> WHAT THE EXERCISE ASKS
Pictures aside, each entry has to be returned exactly as it stands.

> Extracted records
▬▬▬▬▬▬▬▬▬▬

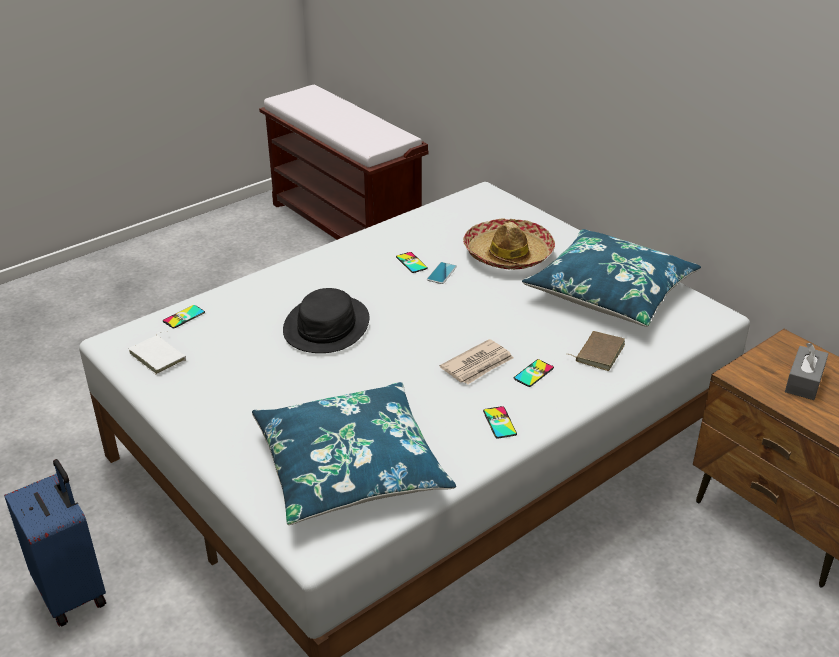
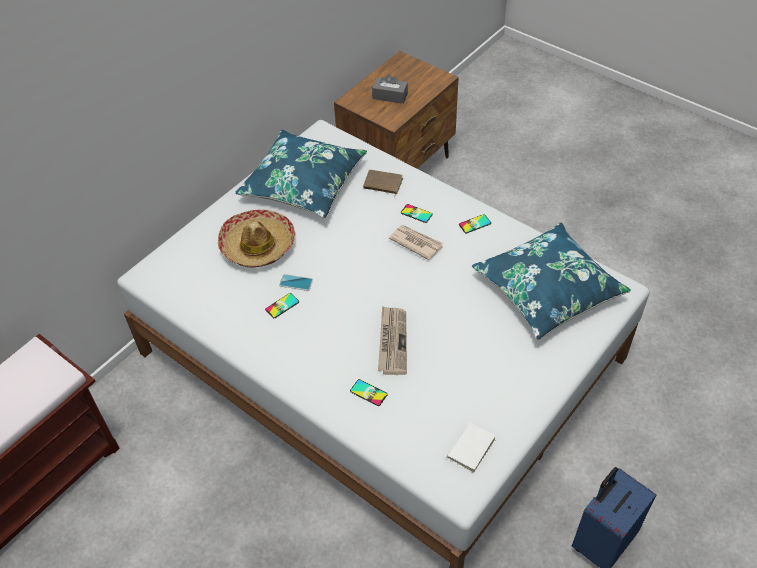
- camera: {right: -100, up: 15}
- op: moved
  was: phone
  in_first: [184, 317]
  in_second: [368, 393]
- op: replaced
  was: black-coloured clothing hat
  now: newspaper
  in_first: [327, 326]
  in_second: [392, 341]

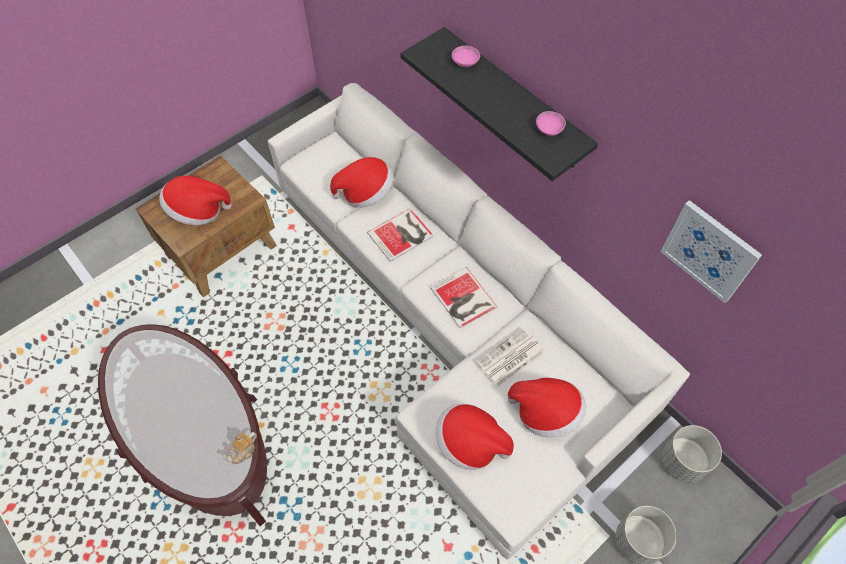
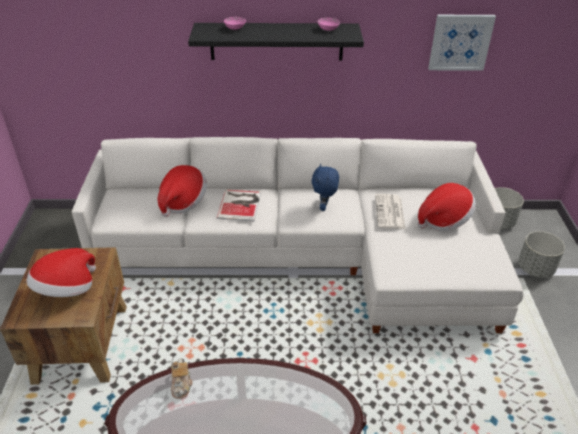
- camera: {right: -50, up: -20}
- op: removed
  was: clothing hat
  in_first: [470, 443]
- op: moved
  was: tea pot
  in_first: [243, 451]
  in_second: [181, 385]
- op: replaced
  was: bound book
  now: blue plush toy
  in_first: [463, 299]
  in_second: [324, 207]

▬▬▬▬▬▬▬▬▬▬

> ANSWER SECTION
- camera: {right: -100, up: 15}
- op: moved
  was: phone
  in_first: [184, 317]
  in_second: [368, 393]
- op: replaced
  was: black-coloured clothing hat
  now: newspaper
  in_first: [327, 326]
  in_second: [392, 341]

- camera: {right: -50, up: -20}
- op: removed
  was: clothing hat
  in_first: [470, 443]
- op: moved
  was: tea pot
  in_first: [243, 451]
  in_second: [181, 385]
- op: replaced
  was: bound book
  now: blue plush toy
  in_first: [463, 299]
  in_second: [324, 207]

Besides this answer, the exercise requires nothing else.